---- Estratto scelto

In tutto questo lasso di tempo ogni pista è stata battuta, ma, ad oggi, il caso resta ancora aperto. Che cosa è successo davvero quella notte? Igor, così si chiama il capo della spedizione, e i suoi amici da cosa sono stati colti di sorpresa?
Partiamo dal principio. È un tranquillo inverno di guerra fredda. La temperatura si aggira fra i 25 e i 30 sotto lo zero. L’obiettivo della spedizione guidata da Igor Alekseyevich Dylatov è attraversare gli Urali settentrionali partendo dal villaggio di Vizhai per scalare il Monte Otorten. La squadra di scalatori è composta da dieci persone: otto uomini e due donne. Tutto è pronto per la spedizione e così, il 27 gennaio, partono alla volta degli Urali. Il giorno successivo alla partenza però uno dei ragazzi, Yuri Yefimovich Yudin, decide di rinunciare a causa dei reumatismi di cui soffre. Vista la breve distanza dal villaggio il gruppo concorda che può facilmente tornare indietro solo. E così Yuri abbandona la spedizione. Sarà l’unico sopravvissuto.
Durante la scalata, però, i ragazzi sono colti da una tempesta di neve che li costringe a deviare dal percorso stabilito. La neve e il forte vento fermano i scalatori che decidono di accamparsi proprio a Oblast’ di Sverdlovsk per la notte. Qui scattano una foto che verrà ritrovata di una delle macchine fotografiche del gruppo. Si vedono cinque di loro mentre ordinano le attrezzature e si preparano ad allestire il campo. Tutta sembra essere tranquillo, condizioni meteo a parte
Una volta conclusa l’escursione Dyatlov deve mandare un telegramma per confermare che la spedizione sia terminata senza problemi: gli accordi sono che il telegramma deve partire non più tardi del 12 febbraio dal villaggio di Vizhai. Ma prima che Yudin tornasse indietro Dyatlov lo aveva avvisato che, a causa del maltempo, la spedizione avrebbe potuto protrarsi oltre il limite fissato. Il 12 febbraio, infatti, non arriva nessun telegramma all’università. Si aspetta ancora una settimana, poi il 20 febbraio inizia l’operazione di soccorso. Il 26 febbraio, i soccorritori individuano la tenda sulle pendici del Kholat Syakhl. Lo studente Mikhail Sharavin – il primo soccorritore volontario a individuarla – testimonierà che “la tenda è mezza sfasciata e coperta di neve”. Da quel punto partono alcune orme.

--------
---- Voci disponibili

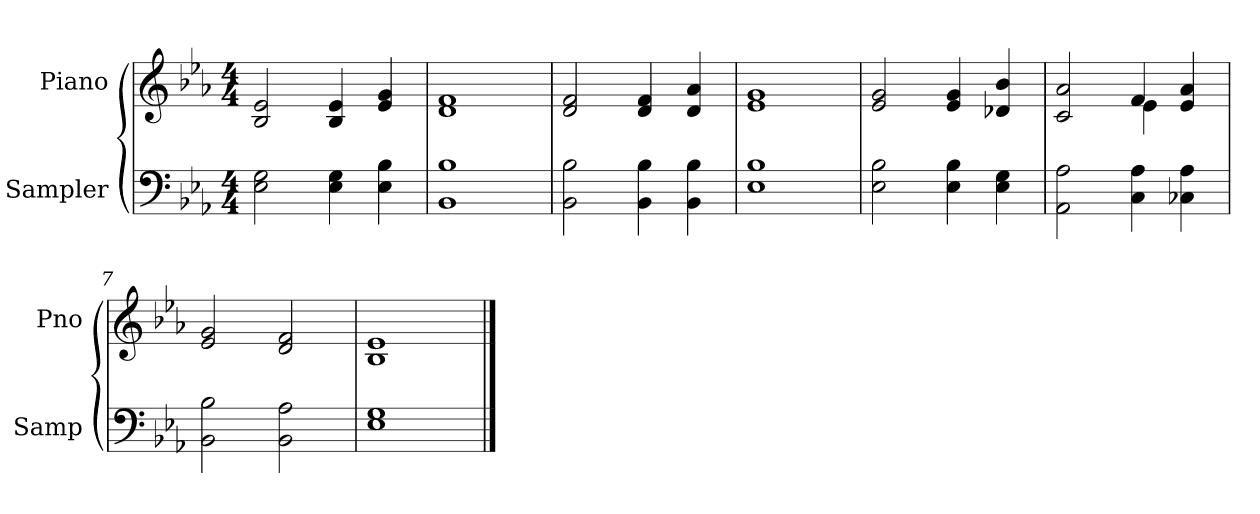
**kern	**kern
*part2	*part1
*staff2	*staff1
*I"Sampler	*I"Piano
*I'Samp	*I'Pno
*clefF4	*clefG2
*k[b-e-a-]	*k[b-e-a-]
*E-:	*E-:
*M4/4	*M4/4
=1	=1
2E-\ 2G\	2B-/ 2e-/
4E-\ 4G\	4B-/ 4e-/
4E-\ 4B-\	4e-/ 4g/
=2	=2
1BB-\ 1B-\	1d/ 1f/
=3	=3
2BB-\ 2B-\	2d/ 2f/
4BB-\ 4B-\	4d/ 4f/
4BB-\ 4B-\	4d/ 4a-/
=4	=4
1E-\ 1B-\	1e-/ 1g/
=5	=5
2E-\ 2B-\	2e-/ 2g/
4E-\ 4B-\	4e-/ 4g/
4E-\ 4G\	4d-X/ 4b-/
=6	=6
*	*^
2AA-\ 2A-\	2c/ 2a-/	2ryy
4C\ 4A-\	4f/	4e-
4C-X\ 4A-\	4e-/ 4a-/	4ryy
*	*v	*v
=7	=7
2BB-\ 2B-\	2e-/ 2g/
2BB-\ 2A-\	2d/ 2f/
=8	=8
1E-\ 1G\	1B-/ 1e-/
==	==
*-	*-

--------

§ **Consegna A**
Riscrivi tutte le voci in notazione musicale sostituendo "Piano" con "Organo" e lasciando invariato tutto il resto, senza includere le immagini nella risposta.
§ **Consegna B**
Continua il racconto della spedizione di Dyatlov sugli Urali dopo l'ultima frase riportata.
Il testo e le voci provengono da fonti diverse.

§ **Risultato A**
**kern	**kern
*part2	*part1
*staff2	*staff1
*I"Sampler	*I"Organo
*I'Samp	*I'Pno
*clefF4	*clefG2
*k[b-e-a-]	*k[b-e-a-]
*E-:	*E-:
*M4/4	*M4/4
=1	=1
2E-\ 2G\	2B-/ 2e-/
4E-\ 4G\	4B-/ 4e-/
4E-\ 4B-\	4e-/ 4g/
=2	=2
1BB-\ 1B-\	1d/ 1f/
=3	=3
2BB-\ 2B-\	2d/ 2f/
4BB-\ 4B-\	4d/ 4f/
4BB-\ 4B-\	4d/ 4a-/
=4	=4
1E-\ 1B-\	1e-/ 1g/
=5	=5
2E-\ 2B-\	2e-/ 2g/
4E-\ 4B-\	4e-/ 4g/
4E-\ 4G\	4d-X/ 4b-/
=6	=6
*	*^
2AA-\ 2A-\	2c/ 2a-/	2ryy
4C\ 4A-\	4f/	4e-
4C-X\ 4A-\	4e-/ 4a-/	4ryy
*	*v	*v
=7	=7
2BB-\ 2B-\	2e-/ 2g/
2BB-\ 2A-\	2d/ 2f/
=8	=8
1E-\ 1G\	1B-/ 1e-/
==	==
*-	*-

§ **Risultato B**
I volontari, seguendole, arrivano sotto un cedro. Lì trovano i primi cinque corpi dei ragazzi: alcuni completamente nudi, con le mani bruciate mentre altri solo con la biancheria intima. Tutti però non hanno segni esterni di violenza. I cadaveri degli altri quattro verranno ritrovati tre mesi dopo, sotto quattro metri di neve. Sul corpo dei ragazzi sono presenti traumi inspiegabili che, per la loro potenza, non possono essere causati da altri esseri umani: cranio fracassato, cassa toracica compressa fino a spezzare le costole. Mentre un corpo, quello di una delle due ragazza, senza lingua. Intorno a questa macabra e inspiegabile vicenda si sono costruite le più assurde teorie: dal KGB agli Ufo. C’è chi pensa che addirittura i ragazzi siano morti a causa di uno Yeti, mentre altri credono che siano entrati in un area militare protetta dai sovietici e lì abbiano trovato la morte.
Quello che è certo è che nel 1959 il governo russo archivia la morte di Igor e dei suoi amici affermando che la causa sia “un’irresistibile forza sconosciuta”.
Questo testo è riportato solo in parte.